第102章 人啊,要有底線
馮秉義眉頭一皺,他並沒有動怒,而是沉聲道:「陳小神醫,當著大家的面,有些話可不能亂說。」
換成旁人,恐怕早已被他轟出門外。
但,陳龍不一樣,對方對他有恩,於情於理,他都會等對方給出一個解釋。
再看馮清禾臉色一白,立刻反駁道:「陳龍,你休要血口噴人,我從沒得罪過你吧?市面上的沉香大多都帶雜味,單憑鼻子就判定摻毒未免太過武斷,而且我做的香料檢測報告齊全,怎麼可能會碰罌粟,莽草這類違禁品。」
說著。
她抬手示意傭人拿來香盒,掀開蓋子展示黃褐色粉末:「諸位不信可以上前聞一下,絕對是純粹的天然沉香,哪有他說的那些刺鼻雜味。
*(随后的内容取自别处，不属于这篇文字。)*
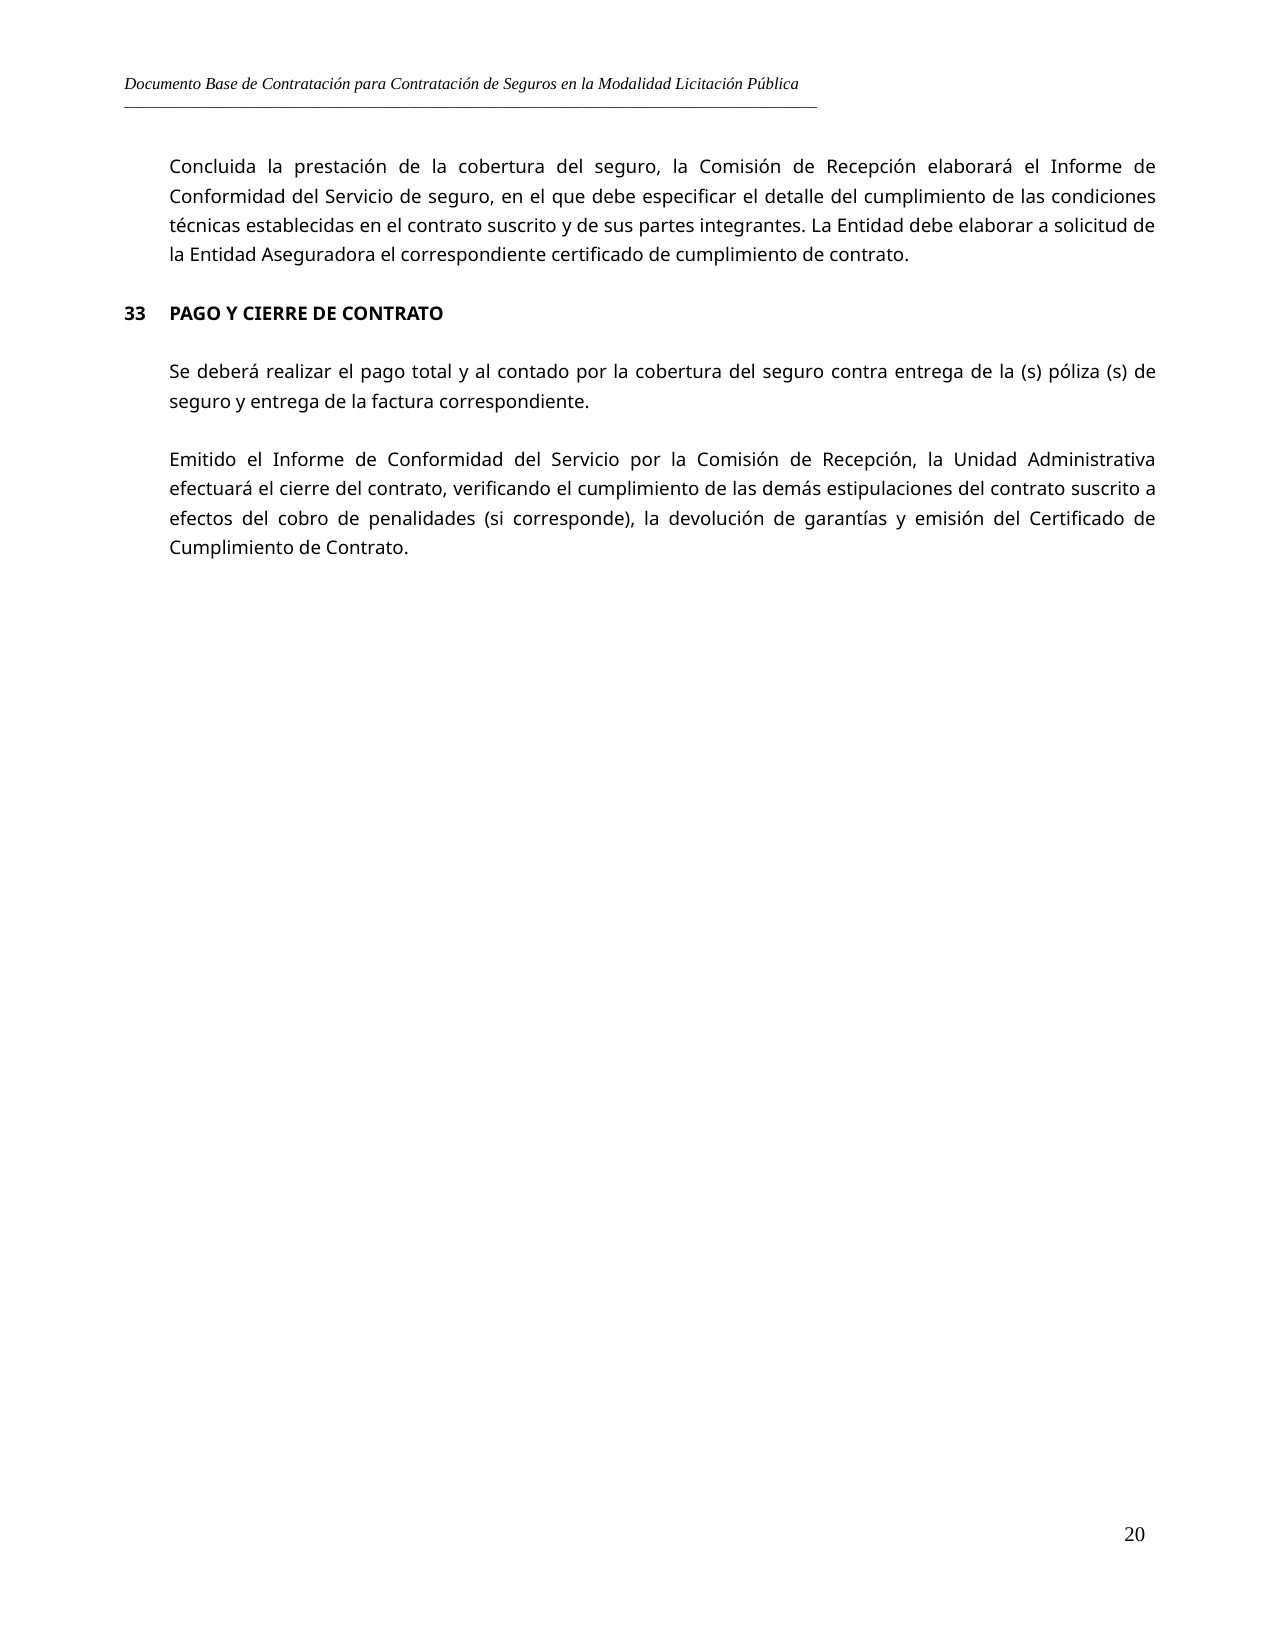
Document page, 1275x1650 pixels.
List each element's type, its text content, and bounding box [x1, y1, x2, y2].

title PAGO Y CIERRE DE CONTRATO [124, 300, 1157, 326]
text Se deberá realizar el pago total y al contado por la cobertura del seguro contra entrega de la (s) póliza (s) de seguro y entrega de la factura correspondiente. [169, 359, 1157, 413]
text Emitido el Informe de Conformidad del Servicio por la Comisión de Recepción, la Unidad Administrativa efectuará el cierre del contrato, verificando el cumplimiento de las demás estipulaciones del contrato suscrito a efectos del cobro de penalidades (si corresponde), la devolución de garantías y emisión del Certificado de Cumplimiento de Contrato. [169, 446, 1157, 560]
text Concluida la prestación de la cobertura del seguro, la Comisión de Recepción elaborará el Informe de Conformidad del Servicio de seguro, en el que debe especificar el detalle del cumplimiento de las condiciones técnicas establecidas en el contrato suscrito y de sus partes integrantes. La Entidad debe elaborar a solicitud de la Entidad Aseguradora el correspondiente certificado de cumplimiento de contrato. [169, 154, 1157, 267]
」
眾人半信半疑湊上去嗅了一下,確實只聞到濃郁木質沉香,根本察覺不到陳龍所說的異味。
馮清禾見狀,也是悄悄鬆了口氣。
可這一細微舉動,卻正好被馮秉義看在眼裡,這讓他眉頭輕輕一蹙。
「陳龍,你污衊我的清白,看在你治好我父親的病份上,只要你當眾給我道歉,我可以既往不咎。」馮清禾底氣十足。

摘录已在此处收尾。